Project: AI Visualizer (AI_Visualizer/)
Purpose: Music-reactive video generator — Gemma 4 as reasoning engine across 4 pipeline stages
| Stage | num_predict | num_ctx | temperature | Purpose |
|---|---|---|---|---|
| Mood Analysis | 4096 | 16384 | 0.4-0.6 | Analyze CLAP descriptors -> narratives + boundary adjustments |
| Rate Pass | 512 | 4096 | 0.3-0.5 | Choose visual pacing rate per music segment |
| Storyboard | 2048 | 4096 | 0.6-0.8 | Generate SDXL prompts per music segment |
| Batch Expansion | 2048 | default | 0.7 | Interpolate between scene prompts over time |
| Vision Validator | 256 | default | 0.2 | Critique generated frames (queued for disable) |
Key Patterns
-
No tool calling used.
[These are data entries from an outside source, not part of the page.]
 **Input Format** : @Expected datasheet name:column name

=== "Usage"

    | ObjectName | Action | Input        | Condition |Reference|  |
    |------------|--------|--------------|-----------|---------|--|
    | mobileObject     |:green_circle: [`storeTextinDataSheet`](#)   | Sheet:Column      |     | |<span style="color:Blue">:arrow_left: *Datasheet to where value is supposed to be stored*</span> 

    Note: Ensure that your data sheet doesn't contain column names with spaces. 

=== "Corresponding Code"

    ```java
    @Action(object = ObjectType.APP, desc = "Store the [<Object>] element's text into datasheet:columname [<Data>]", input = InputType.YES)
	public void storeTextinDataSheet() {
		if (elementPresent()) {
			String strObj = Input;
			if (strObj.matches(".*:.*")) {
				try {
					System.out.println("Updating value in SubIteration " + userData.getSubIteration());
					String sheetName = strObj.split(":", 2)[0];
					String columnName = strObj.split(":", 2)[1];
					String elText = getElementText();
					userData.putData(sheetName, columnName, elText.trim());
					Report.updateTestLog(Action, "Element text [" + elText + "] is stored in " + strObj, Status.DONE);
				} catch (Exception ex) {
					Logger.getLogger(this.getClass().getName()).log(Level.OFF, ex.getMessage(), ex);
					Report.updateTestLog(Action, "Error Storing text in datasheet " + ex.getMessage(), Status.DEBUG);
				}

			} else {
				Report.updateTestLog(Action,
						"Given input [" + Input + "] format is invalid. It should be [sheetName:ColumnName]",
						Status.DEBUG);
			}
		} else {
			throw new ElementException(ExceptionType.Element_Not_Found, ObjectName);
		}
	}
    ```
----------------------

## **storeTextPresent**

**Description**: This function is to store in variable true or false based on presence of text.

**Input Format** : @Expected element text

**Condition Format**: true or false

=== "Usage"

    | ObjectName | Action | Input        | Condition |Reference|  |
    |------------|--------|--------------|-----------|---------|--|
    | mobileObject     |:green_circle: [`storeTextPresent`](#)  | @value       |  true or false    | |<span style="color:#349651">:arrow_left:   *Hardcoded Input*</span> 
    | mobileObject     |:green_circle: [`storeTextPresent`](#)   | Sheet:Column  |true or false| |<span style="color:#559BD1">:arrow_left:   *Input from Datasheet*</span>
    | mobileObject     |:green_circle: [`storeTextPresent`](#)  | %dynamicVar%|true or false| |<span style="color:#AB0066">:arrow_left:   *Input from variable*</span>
All Gemma interaction is single-turn generate with JSON requested in prompt.
-
Client-side JSON extraction:
body = response["response"] start = body.find("{") end = body.rfind("}") obj = json.loads(body[start:end + 1]) -
Temperature ramping on retry: Base temp + bump per attempt. Conservative first, creative on retry.
-
think: false everywhere. Explicitly set on every call. Critical for budget control.
-
format_json: false everywhere. Causes infinite loops on nested schemas.
-
Model pinning:
keep_alive=-1to prevent GPU eviction during long SDXL pauses. -
Explicit num_ctx: Added after discovering Ollama defaults to 2048, which truncated mood analyzer prompts on long tracks.
-
Banned vocabulary in prompts: List of cliche words (cinematic, dramatic, ethereal...) passed to Gemma to avoid generic output.
-
Vision for image critique: Base64-encoded PNG -> structured SCORE/ISSUE/REASON output parsed by regex. Works but overrejects on subjective quality.
Common Settings Across Both Projects
{
"model": "gemma4:26b",
"think": false,
"options": {
"num_ctx": 4096,
"num_predict": 2048,
"temperature": 0.5
},
"keep_alive": "30m"
}
Adjust num_ctx/num_predict upward for your payload size. These are safe minimums.